35 Jahre „Vorschau und Rückblick“

Lebendig, kritisch, abwechslungsreich

Vor 35 Jahren, erschien im Mai 1990 erstmals das kulturelle Monatsheft „Vorschau und Rückblick“. Herausgeber war die Radebeuler Bürgerinitiative Kultur, eine mehr oder weniger zufällig zusammengewürfelte kulturaffine lose Truppe von Enthusiasten, die nach 26-jähriger Pause die Radebeuler Monatszeitschrift „Vorschau“ wiederbeleben wollte.
Von der vagen Idee, welche im November 1989 auf einer Bürgerversammlung in der Friedenskirche öffentlich geäußert wurde, über die Erteilung der Druck-Lizenz im Februar 1990 bis zum Erscheinen des ersten Heftes im Mai, waren viele Hürden zu nehmen.

# Datenauszüge

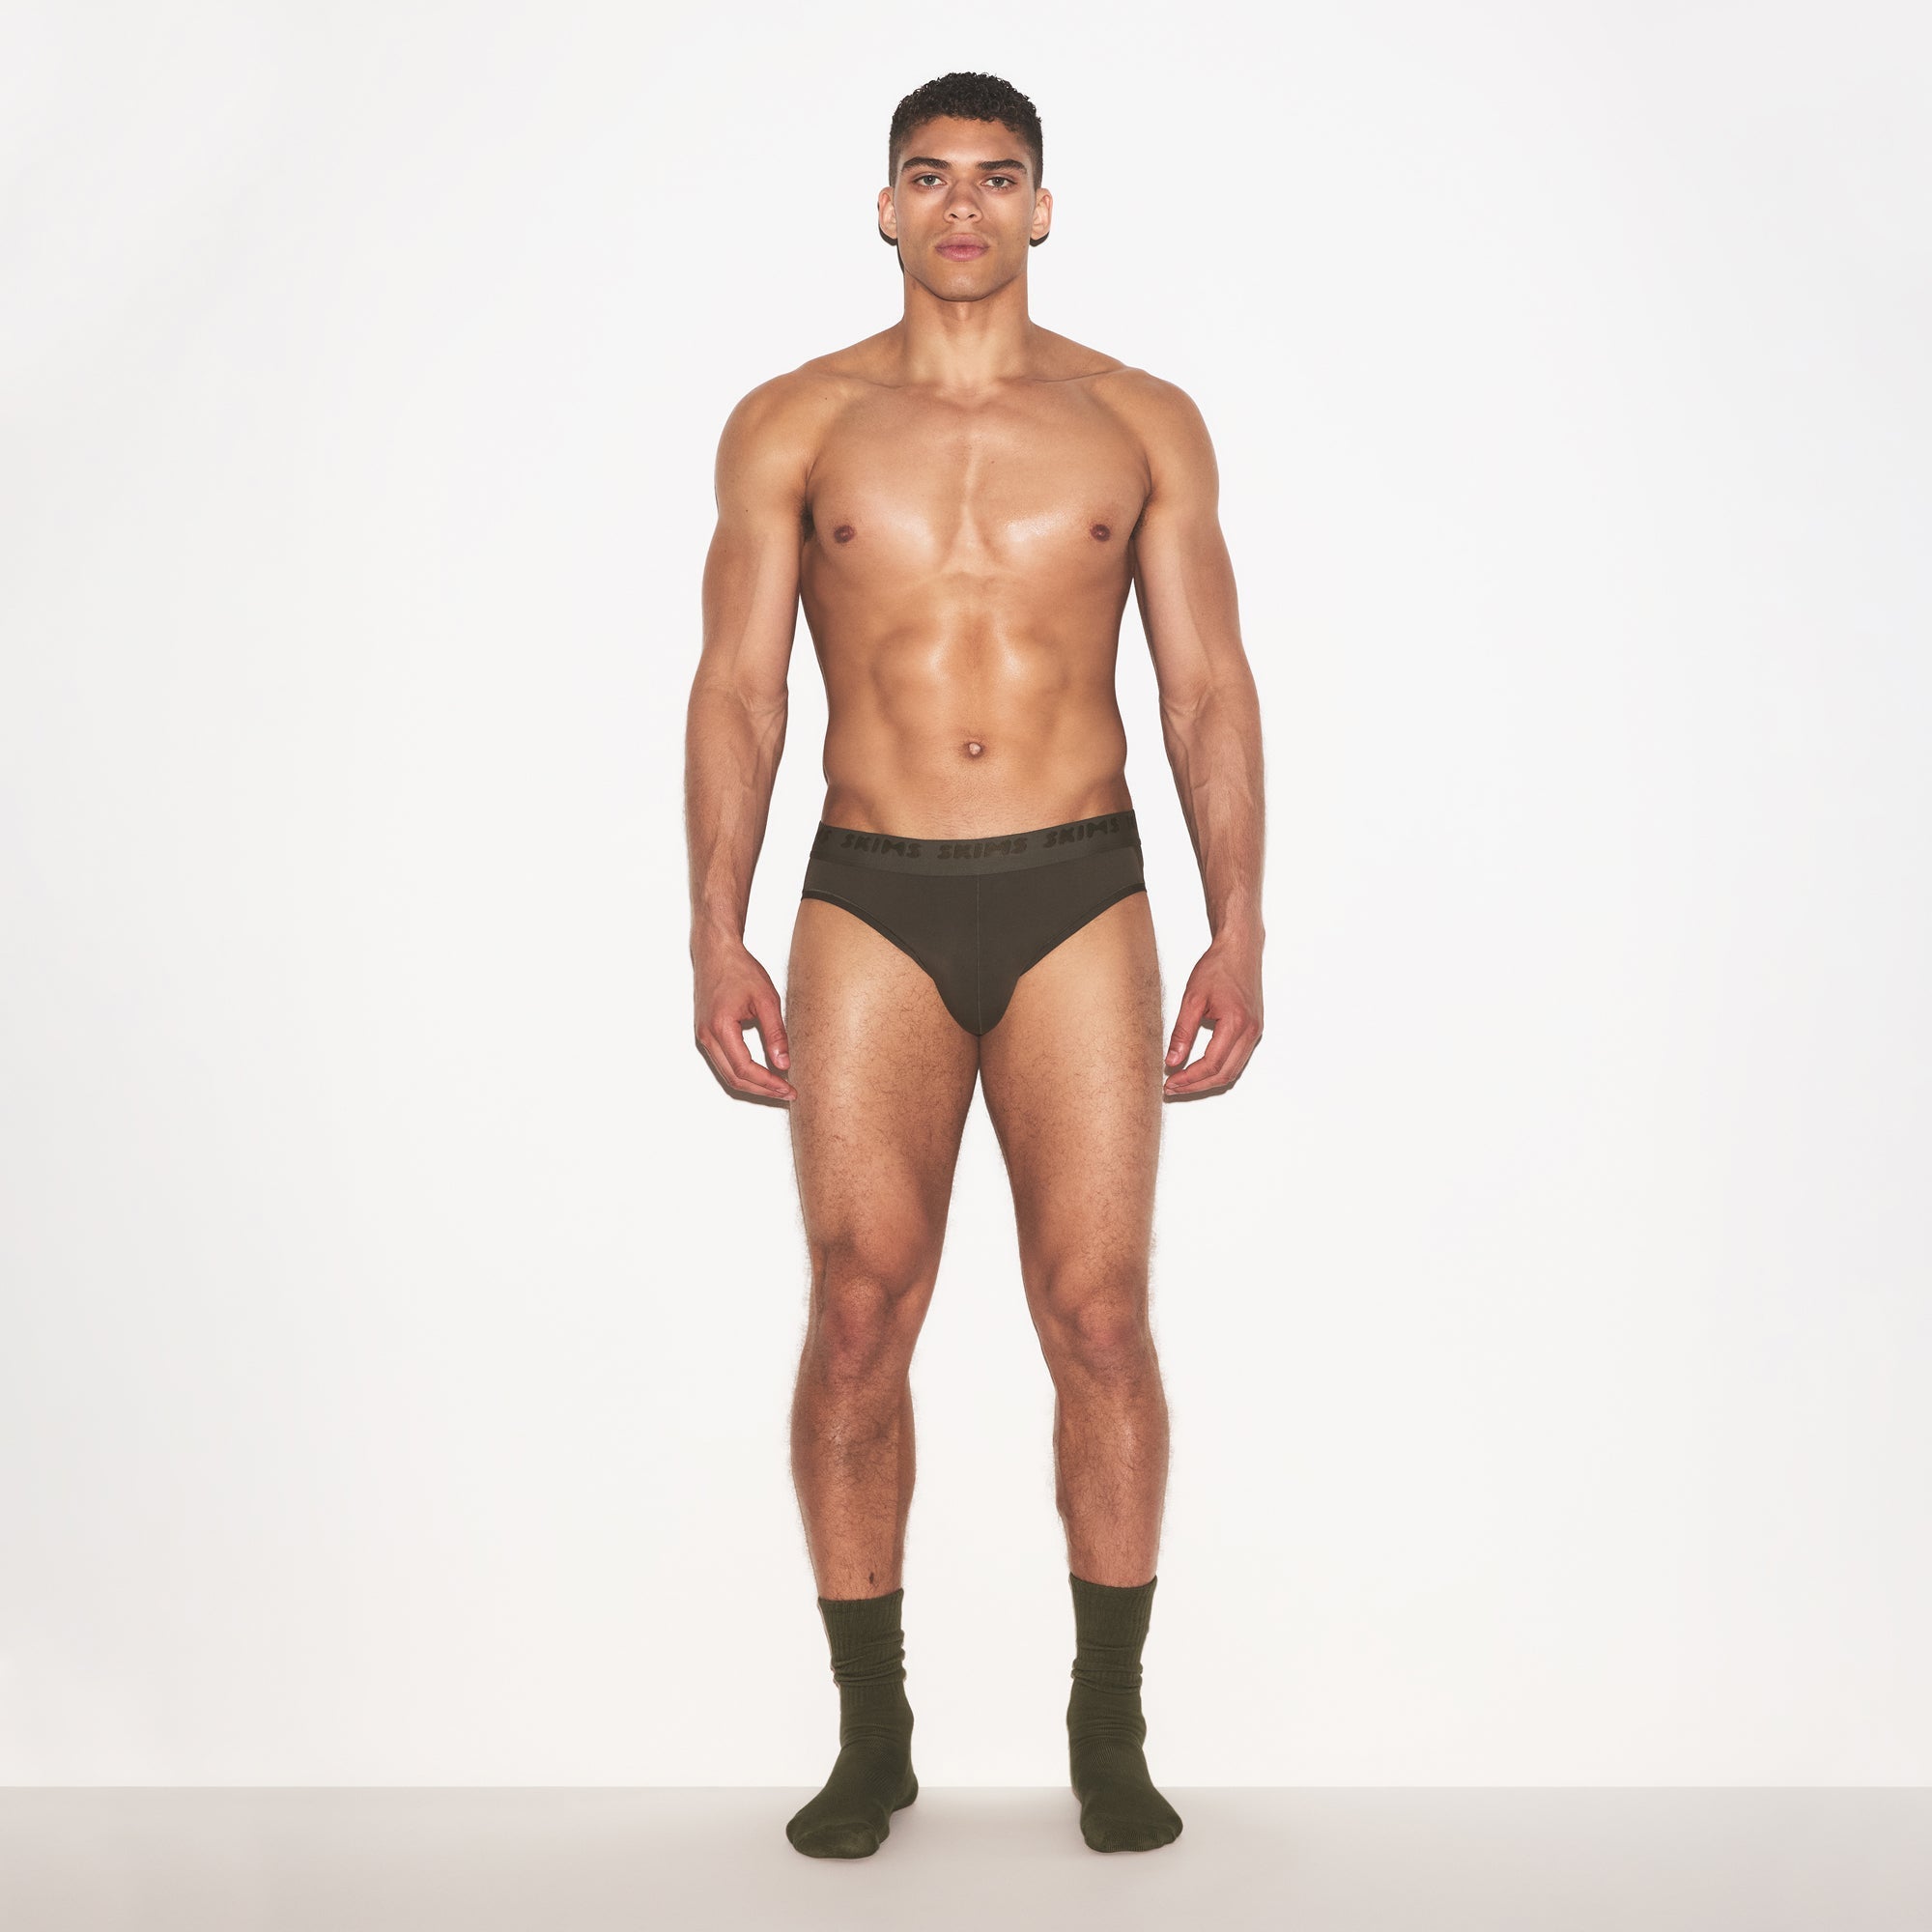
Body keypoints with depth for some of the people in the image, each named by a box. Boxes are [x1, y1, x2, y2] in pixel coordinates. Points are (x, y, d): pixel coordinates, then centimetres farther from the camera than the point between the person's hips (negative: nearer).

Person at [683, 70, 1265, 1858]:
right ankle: (871, 1738, 13)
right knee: (859, 1319, -2)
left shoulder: (1142, 422, 8)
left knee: (1100, 1312, -2)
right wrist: (717, 937, -4)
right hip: (871, 904, 0)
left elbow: (1211, 690, 7)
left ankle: (1111, 1735, 13)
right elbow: (736, 687, 4)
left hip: (1079, 901, 0)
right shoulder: (793, 423, 7)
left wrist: (1238, 933, 0)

# Gelesenes anwenden
• A. Beantworten Sie anhand des Textes über „Vorschau und Rückblick“ diese Fragen:
(i) In welchem Monat und Jahr erschien das erste Heft?
(ii) Wer gab das Monatsheft heraus?
(iii) Wann wurde die Druck-Lizenz erteilt?
• B. Wie könnte der Text über „Vorschau und Rückblick“ nach seinem letzten Satz weitergehen? Führen Sie ihn von dort aus fort.
Die Einträge stammen aus einer anderen Quelle als der Text über „Vorschau und Rückblick“.

# Antworten
• A.
(i) Im Mai 1990.
(ii) Die Radebeuler Bürgerinitiative Kultur.
(iii) Im Februar 1990.

• B.
Voller Zuversicht, getragen von der Aufbruchstimmung in gesellschaftlicher Umbruchzeit, hatten sich eine Bühnen- und Kostümbildnerin, eine Galeristin, eine Museumsassistentin, ein Kulturcafèbetreiber, ein Museumsleiter, ein Dipl.-Ing. Architekt und ein Schauspieler auf dieses wagemutige Unterfangen eingelassen. Allerdings ohne den Journalisten Dieter Malschewski, der sich bereiterklärte, die Redaktionsleitung zu übernehmen, hätte das alles wohl nicht funktioniert. Er verfügte als einziger über die Erfahrung, wie man eine Zeitschrift gestaltet, hatte er doch schon als junger Redakteur in der früheren „Vorschau“ mitgearbeitet. Die Titelseite entwarf der Radebeuler Maler und Grafiker Günter Schmitz und die Titelbildzeichnungen für den ersten Jahrgang stammten vom Architekten Thilo Hänsel.
Im Vorwort schrieb Ulrike Kunze im Namen des Redaktionskollegiums „Wir wollen die Eigenheiten, Schönheiten und Probleme beschreiben, mit denen unsere Stadt locken und schrecken kann. Und wir wollen sie informieren über das hoffentlich immer reicher werdende Kulturangebot…“.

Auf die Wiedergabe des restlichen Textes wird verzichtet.